- Arada Location in Honduras
- Coordinates: 14°051′N 88°018′W﻿ / ﻿14.850°N 88.300°W
- Country: Honduras
- Department: Santa Bárbara
- Villages: 14
- Established: 22 June 1900

Area
- • Total: 108 km^{2} (42 sq mi)

Population (2013)
- • Total: 9,622
- • Density: 89.1/km^{2} (231/sq mi)

= Arada, Honduras =

Municipality in Hondurus

Arada (/es/) is a municipality in the department of Santa Bárbara, Honduras. It covers an area of 108 km2 and had a population of 9,622 inhabitants according to the 2013 national census. It was officially established on 22 June 1900.

== History ==
Arada was earlier part of the municipality of Santa Bárbara. The people petitioned for it to be declared as an independent municipality due to the difficulty in accessing the Santa Bárbara as the Ulua River ran in between the settlements. It was officially established as a municipality on 22 June 1900, and the first municipal council took office on 4 January 1901 with Agapito Rodríguez as the first mayor.

"Arada" is derived from Spanish meaning "plough". The earlier inhabitants were from the nearby El Ocotal village. As the soil at El Ocotal was unsuitable for agriculture, they searched for fertile lands nearby, and found Arada. The farmers traveled daily to work, and returned back to their native village at sunset, and this activity led to the name of the place itself.

== Geography ==
Arada is located in the southern part of the department of Santa Bárbara in Honduras. It borders the municipalities of San Nicolás and San Vicente Centenario to the north, Santa Bárbara to the east, El Níspero to the south, and La Unión, and San Nicolás to the west.
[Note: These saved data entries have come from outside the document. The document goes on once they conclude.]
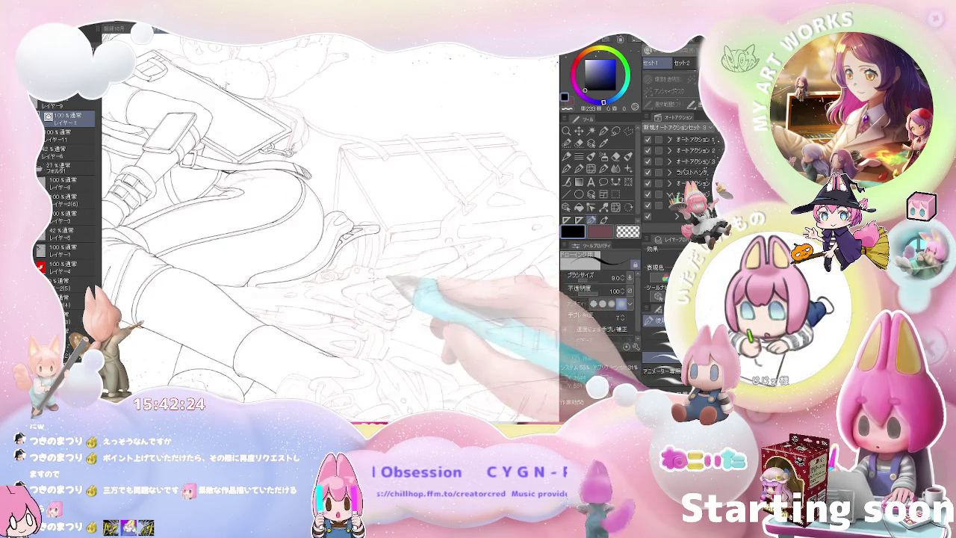
scroll(336, 277, up, 2)
scroll(299, 280, up, 2)
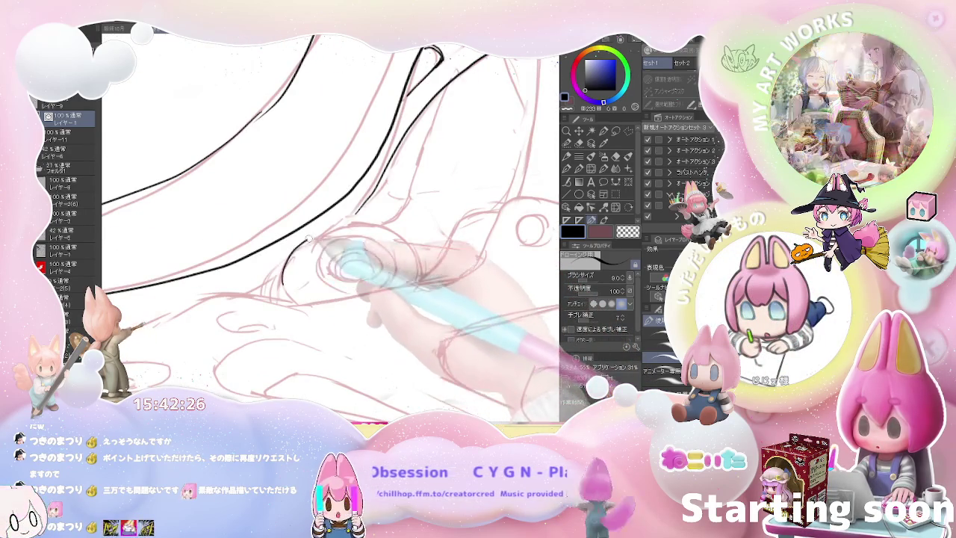
drag(366, 226, 284, 295)
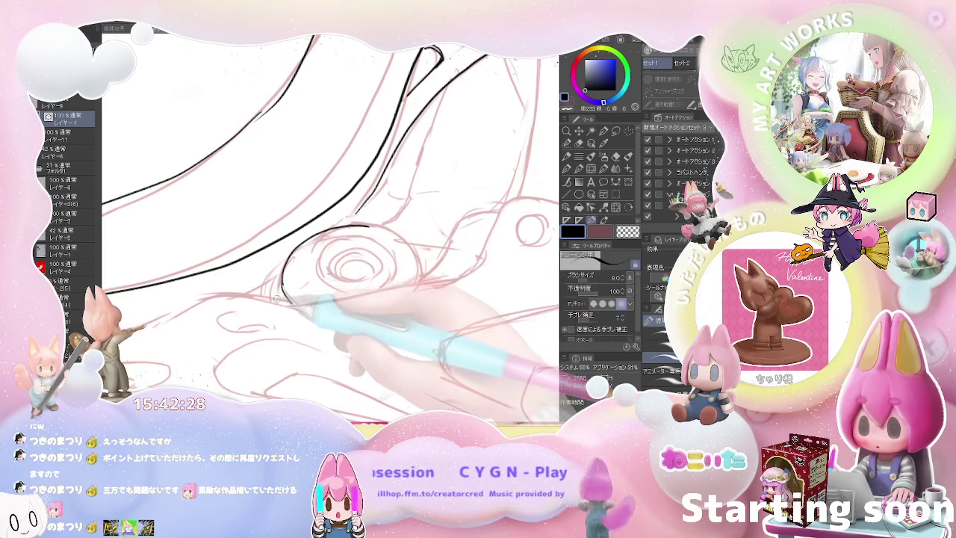
mouse_move(286, 257)
mouse_down()
mouse_move(263, 296)
mouse_move(274, 300)
mouse_up()
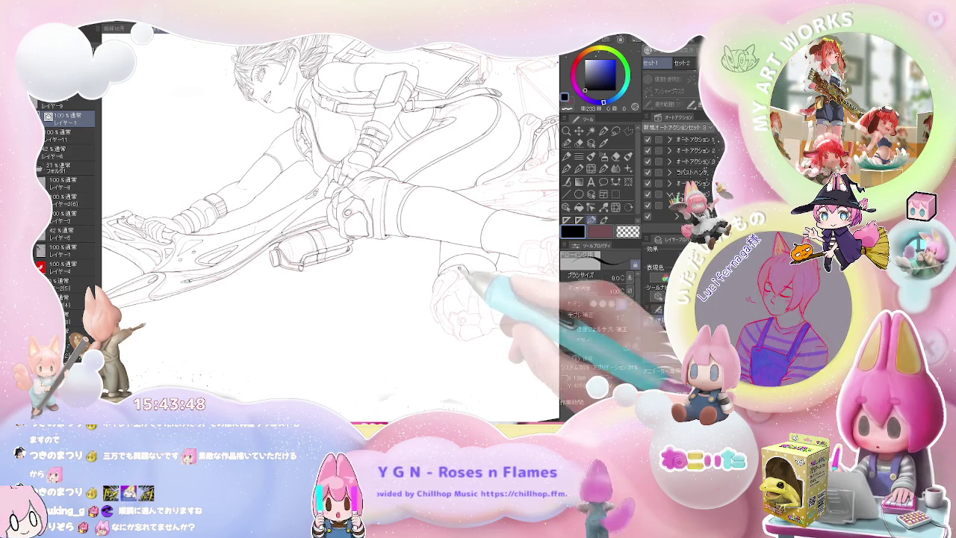
Step: Rotate the view, zoom in on the sketched hand and trace its curve with one black stroke
scroll(433, 290, up, 2)
scroll(463, 254, up, 2)
scroll(508, 212, up, 2)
The municipality covers an area of 108 km2 and has an average elevation of 432 m above sea level.

== Administrative divisions ==
The municipality comprises 11 aldeas (villages) and their associated caseríos (hamlets).

Aldeas (villages) of Arada
| Aldea | Population | Men | Women |
|---|---|---|---|
| Arada (municipal seat) | 3,211 | 1,619 | 1,592 |
| Buena Vista | 249 | 130 | 119 |
| Candelaria | 727 | 392 | 335 |
| Caulotales | 746 | 410 | 336 |
| El Ocotal | 1,143 | 575 | 569 |
| El Ocotillo | 571 | 271 | 300 |
| El Palmo | 1,098 | 556 | 542 |
| El Tular | 121 | 58 | 63 |
| Las Brisas de Oro | 1,180 | 636 | 545 |
| Los Planes | 90 | 41 | 49 |
| Sorca | 485 | 259 | 226 |
| Total | 9,622 | 4,948 | 4,674 |

== Demographics ==
As per the 2013 census, Arada had a total population of 9,622 inhabitants, of which 4,948 (51.4%) were male and 4,674 (48.6%) were female, with a masculinity index of 105.8 men per 100 women. Of the total population, 2,771 (28.8%) lived in the urban and 6,851 (71.2%) in the rural areas. The population density was 89.09 inhabitants per km². The intercensal population growth rate between 2001 and 2013 was 1.4% per year.

Of the population, 0.3% were Indigenous and rest were non-indigenous people. By broad age group, 36.3% of the population were aged 0–14, 57.9% were aged 15–64, and 5.8% were aged 65 and over. The median age was 21.3 years and the mean age was 26.3 years. Among the population aged 15 and over (6,134 persons), the 2013 census recorded an illiteracy rate of 26.4%, higher than the departmental average of 22.2%. The municipality had 2,312 occupied private dwellings, with an average household size of 4.1 persons.